— START INPUT RECORDS —

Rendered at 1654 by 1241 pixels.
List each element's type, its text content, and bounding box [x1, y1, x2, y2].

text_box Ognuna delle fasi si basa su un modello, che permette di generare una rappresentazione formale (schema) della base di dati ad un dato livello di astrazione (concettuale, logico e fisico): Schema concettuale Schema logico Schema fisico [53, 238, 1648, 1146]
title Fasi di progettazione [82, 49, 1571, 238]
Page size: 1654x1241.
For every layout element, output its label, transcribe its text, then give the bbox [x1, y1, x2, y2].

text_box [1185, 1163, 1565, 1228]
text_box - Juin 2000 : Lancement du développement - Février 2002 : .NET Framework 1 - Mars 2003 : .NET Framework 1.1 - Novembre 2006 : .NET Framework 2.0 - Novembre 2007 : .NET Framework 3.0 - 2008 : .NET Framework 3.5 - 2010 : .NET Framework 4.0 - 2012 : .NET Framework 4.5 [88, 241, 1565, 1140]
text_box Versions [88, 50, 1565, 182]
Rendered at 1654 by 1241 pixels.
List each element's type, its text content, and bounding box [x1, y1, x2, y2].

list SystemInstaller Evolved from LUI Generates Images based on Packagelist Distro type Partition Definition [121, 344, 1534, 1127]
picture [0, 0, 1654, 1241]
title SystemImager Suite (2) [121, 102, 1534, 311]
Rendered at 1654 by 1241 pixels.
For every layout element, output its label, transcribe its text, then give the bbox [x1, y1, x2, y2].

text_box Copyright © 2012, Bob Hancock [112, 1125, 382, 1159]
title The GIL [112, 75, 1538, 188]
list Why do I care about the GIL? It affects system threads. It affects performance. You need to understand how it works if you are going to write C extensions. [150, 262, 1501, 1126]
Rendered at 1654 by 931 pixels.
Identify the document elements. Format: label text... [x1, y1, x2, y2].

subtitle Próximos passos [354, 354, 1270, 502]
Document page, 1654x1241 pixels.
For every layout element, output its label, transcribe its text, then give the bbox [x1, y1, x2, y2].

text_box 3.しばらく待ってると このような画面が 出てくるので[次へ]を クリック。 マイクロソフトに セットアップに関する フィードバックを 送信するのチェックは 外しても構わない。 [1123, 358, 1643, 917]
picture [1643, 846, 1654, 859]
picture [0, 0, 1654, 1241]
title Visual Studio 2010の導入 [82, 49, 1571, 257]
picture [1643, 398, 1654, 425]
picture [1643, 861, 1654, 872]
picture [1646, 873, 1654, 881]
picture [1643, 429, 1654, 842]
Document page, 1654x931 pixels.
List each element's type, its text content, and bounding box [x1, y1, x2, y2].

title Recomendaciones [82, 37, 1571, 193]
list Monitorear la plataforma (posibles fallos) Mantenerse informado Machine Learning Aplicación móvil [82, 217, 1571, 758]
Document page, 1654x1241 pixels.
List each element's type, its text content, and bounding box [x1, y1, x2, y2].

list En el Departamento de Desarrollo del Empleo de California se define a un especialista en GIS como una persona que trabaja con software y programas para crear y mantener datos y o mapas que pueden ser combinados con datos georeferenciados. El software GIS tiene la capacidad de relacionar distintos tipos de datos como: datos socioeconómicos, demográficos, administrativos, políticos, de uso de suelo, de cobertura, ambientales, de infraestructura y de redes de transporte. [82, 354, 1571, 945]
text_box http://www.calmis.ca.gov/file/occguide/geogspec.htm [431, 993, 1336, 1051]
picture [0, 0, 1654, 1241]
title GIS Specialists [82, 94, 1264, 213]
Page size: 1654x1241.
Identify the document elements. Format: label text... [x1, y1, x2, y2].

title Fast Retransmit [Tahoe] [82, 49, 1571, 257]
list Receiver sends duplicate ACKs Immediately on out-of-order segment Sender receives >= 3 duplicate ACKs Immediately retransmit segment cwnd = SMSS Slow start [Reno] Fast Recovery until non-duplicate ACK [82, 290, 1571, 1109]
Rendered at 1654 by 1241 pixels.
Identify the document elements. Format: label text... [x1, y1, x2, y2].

— END INPUT RECORDS —

CHALLENGE | Return, without alteration, each line from the beginning of the data through the line that contains "text_box Ognuna delle", including both ends.

EXERCISE RESULT |
Rendered at 1654 by 1241 pixels.
List each element's type, its text content, and bounding box [x1, y1, x2, y2].

text_box Ognuna delle fasi si basa su un modello, che permette di generare una rappresentazione formale (schema) della base di dati ad un dato livello di astrazione (concettuale, logico e fisico): Schema concettuale Schema logico Schema fisico [53, 238, 1648, 1146]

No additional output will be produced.